The next film in the Dragon Ball franchise is definitely hotly anticipated by series fans next year, and fans have been wondering whether or not series creator Akira Toriyama would be as involved with the new film as he was in the previous two films.
As the next Dragon Ball film is the 20th in the franchise's history, and aims to be the best in the series' history, it only makes sense that original creator Akira Toriyama will be handling a lot of its production duties.
From a statement from Toei Animation, there is confirmation that Akira Toriyama is indeed in charge of the "original work, script, and character designs." Clarifying what Toei's statement of "original work" means, Twitter user @Herms98 explains that "original work" is the "standard credit [Toriyama] gets on all Dragon Ball product, as the creator of Dragon Ball.

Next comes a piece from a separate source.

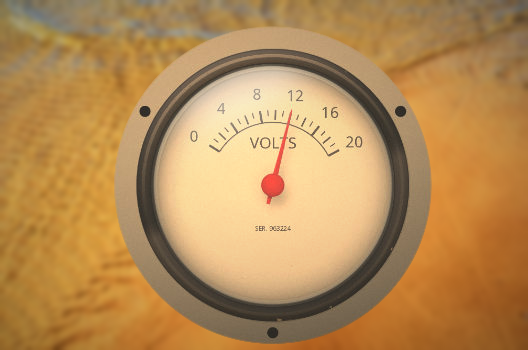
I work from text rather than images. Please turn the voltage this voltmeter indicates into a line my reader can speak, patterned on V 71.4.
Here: V 12
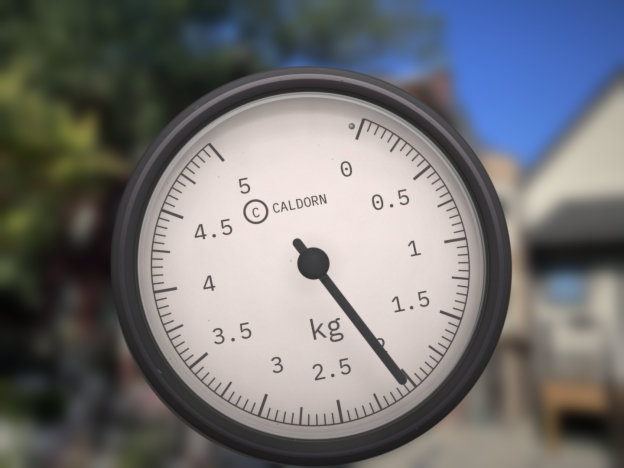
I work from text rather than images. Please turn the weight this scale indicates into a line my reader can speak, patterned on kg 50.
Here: kg 2.05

The script and character designs he's doing for the movie are new, but 'original work' just means the old Dragon Ball manga."
If you're wondering what it means for Toriyama to be credited with the "original work", that's the standard credit he gets on all DB product, as the creator of DB. The script and character designs he's doing for the movie are new, but "original work" just means the old DB manga.— Todd Blankenship (@Herms98) December 16, 2017
Along with Toriyama working on the film, there have also been details shared over its possible story. The film will focus on the Saiyans, the "origins of Goku's power," and potentially the story of the very first Super Saiyan God.
Dragon Ball Super's "Universal Survival" arc is part of the recent simulcast agreement that sites like Crunchyroll and Funimation have scored. DragonBall Super airs on Crunchyroll Saturday evenings at 7:15 p.m. CST. Adult Swim airs the English dub during its Toonami block Saturday evenings at 9:30 p.m, and is now available to stream on FunimationNOW and Amazon Video.
If you want to catch up with the English dub, the first 39 episodes of Dragon Ball Super are now available to stream on FunimationNOW, Crunchyroll's VRV service, and available to purchase on Amazon Video. The 39 episodes span the full range of what has aired in the North America and covers the "Battle of Gods" arc, "Revival of F" arc, and the most recently ended "Universe 6" arc.
Funimation has previously announced the rest of the series will soon be available on the service as well. Releasing in 13 episode batches two weeks after the last episode airs on Cartoon Network, fans of Dragon Ball Super's English dub without a cable connection will soon have a way to experience the series.